Tom Clarke (clarke@longwood.cs.ucf.edu)
7 Dec 1996 23:31:56 -0500

lsayre@en.com (Lawrence Sayre) writes:

>In message <589uu1$c5d@news.cc.ucf.edu> - clarke@acme.ucf.edu (Thomas Clarke)6
>Dec 1996 20:16:01 GMT writes:
>:>
>:>In article <19961206151400.KAA21511@ladder01.news.aol.com> chessonp@aol.com writes:
>:>>In article <586ume$92p@news.cc.ucf.edu>, clarke@acme.ist.ucf.edu (Thomas
>:>>Clarke) writes:
>:>

>:>>You need to work on your logic.

>:>OK. Where is the argument wrong?

>For reasons which I assume to be foreign to your thinking, you are actually
>correct in your conclusion! Take another example:

>1. Birds are animals subject to evolution.

>2. Birds among animals are unique in their ability to fly.

>3. The evolutionary circumstances of birds are non-special.

Yes this is a precise analogy to the statements I made regarding Homo sapiens.

>Using your logic: It seems that 3 together with 1 imply that 2 is false.
> Therefore, I (using your logic) conclude that 3 is false.

Yes, I would conclude this as well. In fact I think I said this
somewhere else on this thread or another related thread.

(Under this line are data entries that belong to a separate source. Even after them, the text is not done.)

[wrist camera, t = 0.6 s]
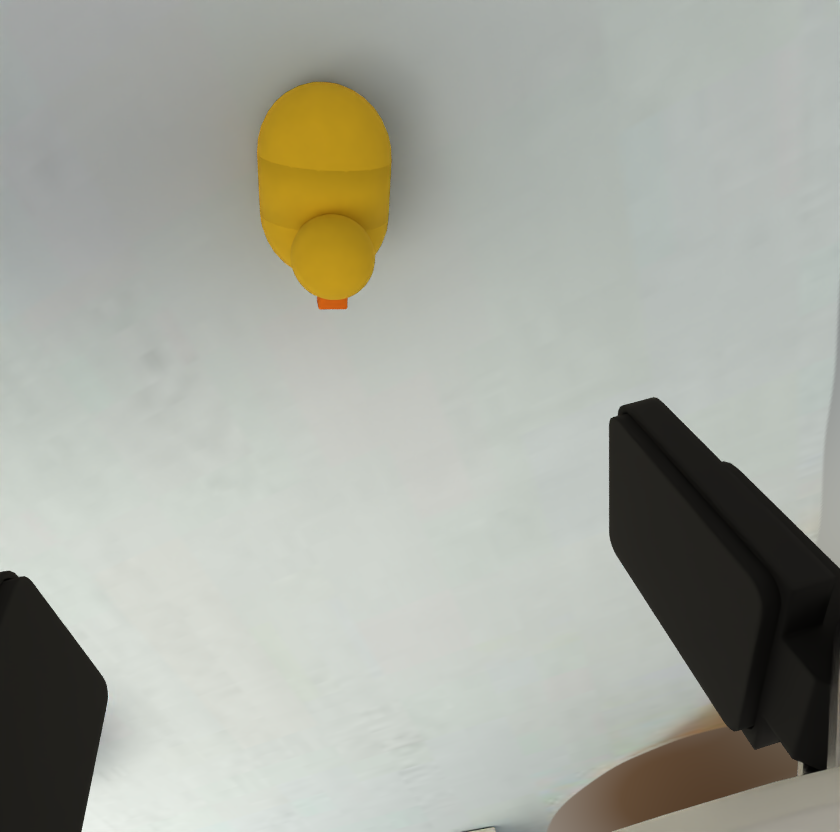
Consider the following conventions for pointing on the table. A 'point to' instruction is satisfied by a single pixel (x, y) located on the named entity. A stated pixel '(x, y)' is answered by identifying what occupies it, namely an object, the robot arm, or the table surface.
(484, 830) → the milk
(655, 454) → the robot arm
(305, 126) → the duck
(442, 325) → the table surface
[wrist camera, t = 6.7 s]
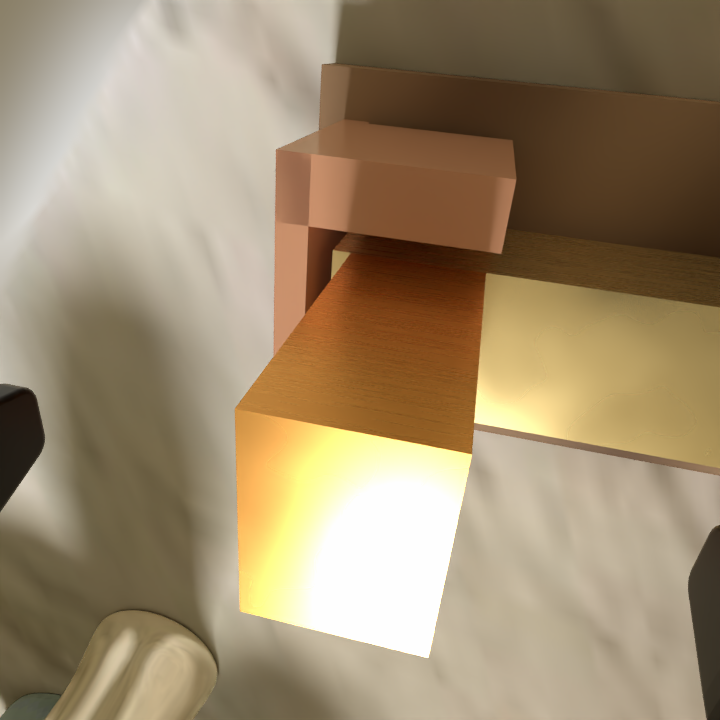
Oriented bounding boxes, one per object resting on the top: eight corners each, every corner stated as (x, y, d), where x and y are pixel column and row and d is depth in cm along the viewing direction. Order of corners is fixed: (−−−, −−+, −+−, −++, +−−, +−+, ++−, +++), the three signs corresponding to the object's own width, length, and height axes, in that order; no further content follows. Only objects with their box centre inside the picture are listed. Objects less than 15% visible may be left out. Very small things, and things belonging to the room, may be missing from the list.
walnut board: (1327, 162, 12) (1409, 174, 10) (1036, 509, 16) (1074, 542, 15) (334, 63, 14) (321, 64, 13) (317, 378, 19) (306, 398, 18)
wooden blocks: (968, 291, 12) (1751, 701, 4) (888, 421, 14) (1367, 888, 6) (366, 209, 14) (204, 402, 6) (356, 332, 15) (215, 605, 8)
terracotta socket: (512, 138, 13) (516, 179, 9) (462, 394, 17) (449, 510, 12) (344, 118, 14) (276, 149, 10) (328, 370, 17) (272, 472, 13)
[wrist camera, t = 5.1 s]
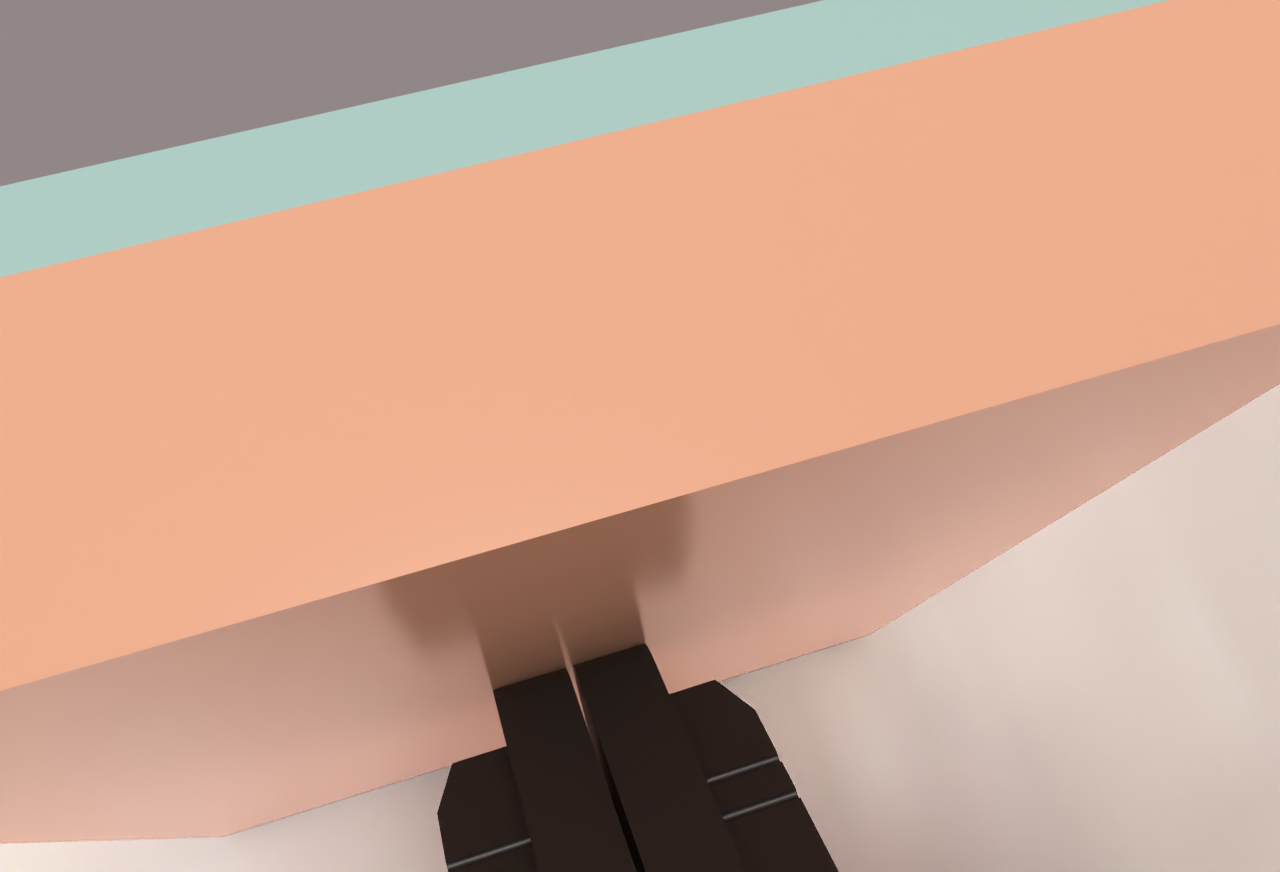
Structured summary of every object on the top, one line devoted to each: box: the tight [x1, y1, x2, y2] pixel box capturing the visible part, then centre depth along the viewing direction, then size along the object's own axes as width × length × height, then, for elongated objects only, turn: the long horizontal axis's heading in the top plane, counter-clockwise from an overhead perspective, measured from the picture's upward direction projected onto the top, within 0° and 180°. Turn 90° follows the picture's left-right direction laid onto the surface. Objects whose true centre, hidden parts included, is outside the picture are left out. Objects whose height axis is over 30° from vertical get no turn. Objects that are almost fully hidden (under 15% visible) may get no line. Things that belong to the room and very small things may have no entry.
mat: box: [0, 0, 822, 186], centre depth 20 cm, size 16×13×1 cm
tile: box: [0, 0, 1280, 844], centre depth 12 cm, size 10×2×13 cm, turn 107°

>Actually you are correct in that 3 is false in each case. Special
>(environmental) circumstances must be present for random selections (I.E.
>evolution) to lead to the end result of item 2 in each case. Therefore 3 is
>false! This is a great vindication for evolution, which contends that external
>circumstances must be present for which random evolutionary changes happen
>purely by accident to provide the benefit of greater survivability amidst the
>presence of said special external circumstance. Take away the special external
>circumstance, and the random change (mutation) may not provide any benefit
>which would lead to greater survivability, and therefore breed itself into the
>general population.

Isn't that what I said?.
Number 1 is evolution.
Number 2 are the unique characteristics of a particular animal.
Number 3 are the "special external circumstances."

I was just trying to strip the argument to the bare essentials.

Now that I have been cogitating for a minute, the case of birds may
not be so unique or special. Mammals evolved a well adapted flying
variant (possibly twice according to something I read). Could
the "special external circumstances" be similar for bird and bat?
I don't know, but the question occurrs to me.

I don't go further and lump in flying insects since they are not vertebrates
and thus the evolutionary starting point would have been vastly different.

Tom Clarke

-- 
There are more things in heaven and earth, Horatio,
Than are dreamt of in your philosophy.